→ Input for this task
=== Section Start ===

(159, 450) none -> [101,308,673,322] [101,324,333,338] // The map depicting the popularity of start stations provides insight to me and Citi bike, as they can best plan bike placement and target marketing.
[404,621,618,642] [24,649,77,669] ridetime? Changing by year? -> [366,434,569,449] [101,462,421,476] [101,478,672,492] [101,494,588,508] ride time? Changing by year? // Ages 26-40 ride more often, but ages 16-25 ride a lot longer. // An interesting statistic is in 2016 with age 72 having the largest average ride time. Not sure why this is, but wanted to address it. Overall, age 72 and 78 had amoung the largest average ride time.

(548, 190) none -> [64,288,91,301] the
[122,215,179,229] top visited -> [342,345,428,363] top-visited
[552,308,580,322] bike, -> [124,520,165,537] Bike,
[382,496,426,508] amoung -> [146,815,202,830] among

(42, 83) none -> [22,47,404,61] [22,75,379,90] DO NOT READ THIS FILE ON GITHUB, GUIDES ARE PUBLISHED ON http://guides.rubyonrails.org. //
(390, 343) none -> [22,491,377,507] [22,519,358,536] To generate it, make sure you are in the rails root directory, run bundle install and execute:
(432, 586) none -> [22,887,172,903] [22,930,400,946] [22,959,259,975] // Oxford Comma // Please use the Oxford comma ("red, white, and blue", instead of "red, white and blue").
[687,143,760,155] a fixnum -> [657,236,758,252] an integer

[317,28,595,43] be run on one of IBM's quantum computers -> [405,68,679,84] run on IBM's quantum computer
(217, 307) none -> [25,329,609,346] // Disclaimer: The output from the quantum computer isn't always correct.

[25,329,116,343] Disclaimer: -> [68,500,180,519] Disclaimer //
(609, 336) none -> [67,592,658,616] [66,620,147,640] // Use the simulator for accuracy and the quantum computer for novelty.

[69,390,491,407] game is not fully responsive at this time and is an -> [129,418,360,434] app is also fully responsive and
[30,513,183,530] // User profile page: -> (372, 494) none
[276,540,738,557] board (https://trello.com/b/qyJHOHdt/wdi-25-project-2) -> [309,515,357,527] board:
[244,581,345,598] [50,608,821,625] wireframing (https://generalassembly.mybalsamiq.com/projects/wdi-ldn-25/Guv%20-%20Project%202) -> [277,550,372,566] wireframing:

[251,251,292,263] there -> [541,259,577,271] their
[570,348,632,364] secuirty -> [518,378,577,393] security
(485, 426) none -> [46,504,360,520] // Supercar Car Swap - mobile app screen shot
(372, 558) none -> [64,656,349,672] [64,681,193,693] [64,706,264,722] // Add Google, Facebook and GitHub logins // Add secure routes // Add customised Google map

=== Section End ===

Each record above should be set down again in its exact wording.

(159, 450) none -> [101,308,673,322] [101,324,333,338] // The map depicting the popularity of start stations provides insight to me and Citi bike, as they can best plan bike placement and target marketing.
[404,621,618,642] [24,649,77,669] ridetime? Changing by year? -> [366,434,569,449] [101,462,421,476] [101,478,672,492] [101,494,588,508] ride time? Changing by year? // Ages 26-40 ride more often, but ages 16-25 ride a lot longer. // An interesting statistic is in 2016 with age 72 having the largest average ride time. Not sure why this is, but wanted to address it. Overall, age 72 and 78 had amoung the largest average ride time.

(548, 190) none -> [64,288,91,301] the
[122,215,179,229] top visited -> [342,345,428,363] top-visited
[552,308,580,322] bike, -> [124,520,165,537] Bike,
[382,496,426,508] amoung -> [146,815,202,830] among

(42, 83) none -> [22,47,404,61] [22,75,379,90] DO NOT READ THIS FILE ON GITHUB, GUIDES ARE PUBLISHED ON http://guides.rubyonrails.org. //
(390, 343) none -> [22,491,377,507] [22,519,358,536] To generate it, make sure you are in the rails root directory, run bundle install and execute:
(432, 586) none -> [22,887,172,903] [22,930,400,946] [22,959,259,975] // Oxford Comma // Please use the Oxford comma ("red, white, and blue", instead of "red, white and blue").
[687,143,760,155] a fixnum -> [657,236,758,252] an integer

[317,28,595,43] be run on one of IBM's quantum computers -> [405,68,679,84] run on IBM's quantum computer
(217, 307) none -> [25,329,609,346] // Disclaimer: The output from the quantum computer isn't always correct.

[25,329,116,343] Disclaimer: -> [68,500,180,519] Disclaimer //
(609, 336) none -> [67,592,658,616] [66,620,147,640] // Use the simulator for accuracy and the quantum computer for novelty.

[69,390,491,407] game is not fully responsive at this time and is an -> [129,418,360,434] app is also fully responsive and
[30,513,183,530] // User profile page: -> (372, 494) none
[276,540,738,557] board (https://trello.com/b/qyJHOHdt/wdi-25-project-2) -> [309,515,357,527] board:
[244,581,345,598] [50,608,821,625] wireframing (https://generalassembly.mybalsamiq.com/projects/wdi-ldn-25/Guv%20-%20Project%202) -> [277,550,372,566] wireframing:

[251,251,292,263] there -> [541,259,577,271] their
[570,348,632,364] secuirty -> [518,378,577,393] security
(485, 426) none -> [46,504,360,520] // Supercar Car Swap - mobile app screen shot
(372, 558) none -> [64,656,349,672] [64,681,193,693] [64,706,264,722] // Add Google, Facebook and GitHub logins // Add secure routes // Add customised Google map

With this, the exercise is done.